Create a community around your offerings
People look for a feeling of belongingness where likeminded people can gather and communicate with each other to walk this journey.
Creating a community around your products and services helps customers to feel that they are part of your brand and lowers the risk of churn.
Moz is a great example where they have built a vibrant and tight community around its services. Within their community, they run a guest blog,
where anyone from the community can submit a blog to be published. They keep their community active and engaged with their Q&A, results, queries, etc creating the front of mind for their brand.
Make it very difficult for customers to ignore your brand
Businesses to strategies to hook your customers up with your brand in a way that makes it difficult for them to leave and ignore you or switch to your competitor’s product or services.
Zapier is a great example where it gives the prospects a 14-day trial of their premium subscription with the same customer support, tools and features that a regular professional customer would have access to.
At the end of the 14-day trial, the prospect would have experienced the possibilities of the tools and seen the results which would make it tough to leave the product.

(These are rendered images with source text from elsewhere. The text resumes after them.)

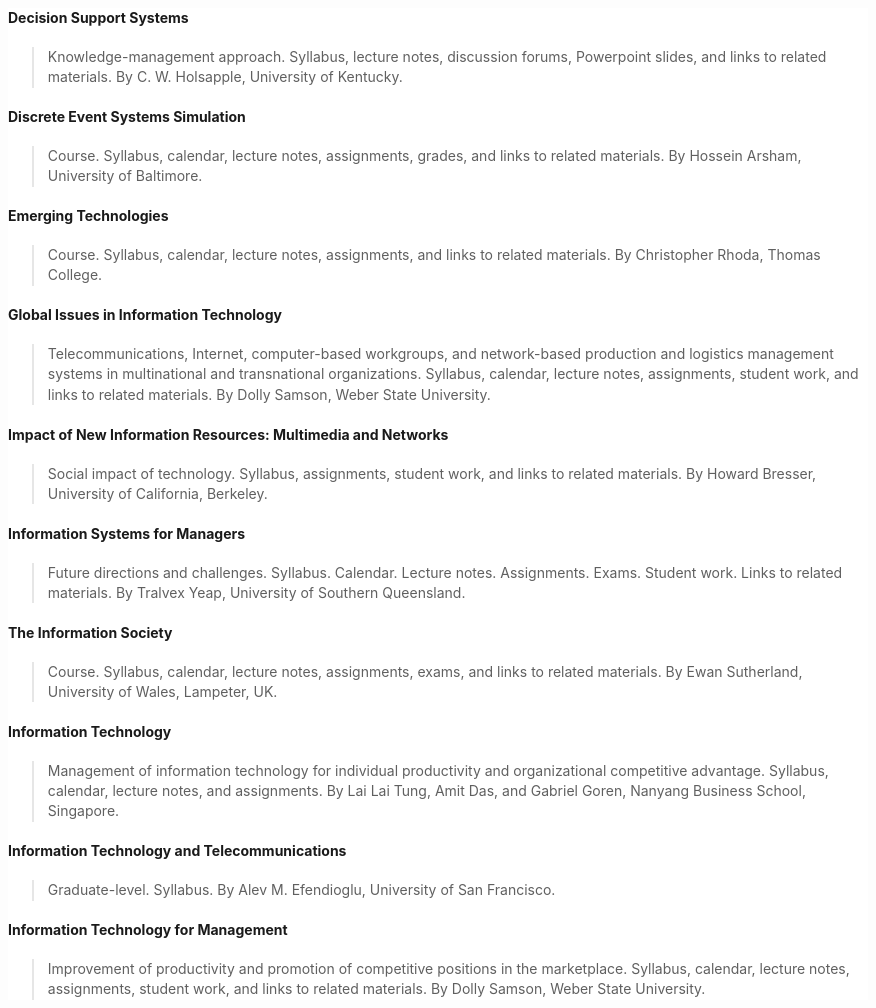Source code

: #### Decision Support Systems

> Knowledge-management approach. Syllabus, lecture notes, discussion forums,
Powerpoint slides, and links to related materials. By C. W. Holsapple,
University of Kentucky.

#### Discrete Event Systems Simulation

> Course. Syllabus, calendar, lecture notes, assignments, grades, and links to
related materials. By Hossein Arsham, University of Baltimore.

#### Emerging Technologies

> Course. Syllabus, calendar, lecture notes, assignments, and links to related
materials. By Christopher Rhoda, Thomas College.

#### Global Issues in Information Technology

> Telecommunications, Internet, computer-based workgroups, and network-based
production and logistics management systems in multinational and transnational
organizations. Syllabus, calendar, lecture notes, assignments, student work,
and links to related materials. By Dolly Samson, Weber State University.

#### Impact of New Information Resources: Multimedia and Networks

> Social impact of technology. Syllabus, assignments, student work, and links
to related materials. By Howard Bresser, University of California, Berkeley.

#### Information Systems for Managers

> Future directions and challenges. Syllabus. Calendar. Lecture notes.
Assignments. Exams. Student work. Links to related materials. By Tralvex Yeap,
University of Southern Queensland.

#### The Information Society

> Course. Syllabus, calendar, lecture notes, assignments, exams, and links to
related materials. By Ewan Sutherland, University of Wales, Lampeter, UK.

#### Information Technology

> Management of information technology for individual productivity and
organizational competitive advantage. Syllabus, calendar, lecture notes, and
assignments. By Lai Lai Tung, Amit Das, and Gabriel Goren, Nanyang Business
School, Singapore.

#### Information Technology and Telecommunications

> Graduate-level. Syllabus. By Alev M. Efendioglu, University of San
Francisco.

#### Information Technology for Management

> Improvement of productivity and promotion of competitive positions in the
marketplace. Syllabus, calendar, lecture notes, assignments, student work, and
links to related materials. By Dolly Samson, Weber State University.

Feedback is the breakfast of champions
Yes, it sure is. Business needs to provide an easy way for customers to provide regular feedback for them to evaluate and solve for the customers. But that doesn’t mean you send out a feedback request email to your customers just for the sake of it with saying something like
“We will use this to improve your experience”.
Although is basic and you would want to be more specific and give them ownership.
UnSplash where most of the pictures in this article are from, does a great job with Customer feedback. It’s specific when they say that this will help them prioritize what to build next while giving the customer a sense of ownership of getting a better chance to get their favorite featured developed.
Wrapping things up!
There you have it, folks. All you need to know about customer churn. Businesses need to evaluate the strategies outlined in this article and you will be well on your way to lowering your customer churn rate and increasing your profitability. Churn down!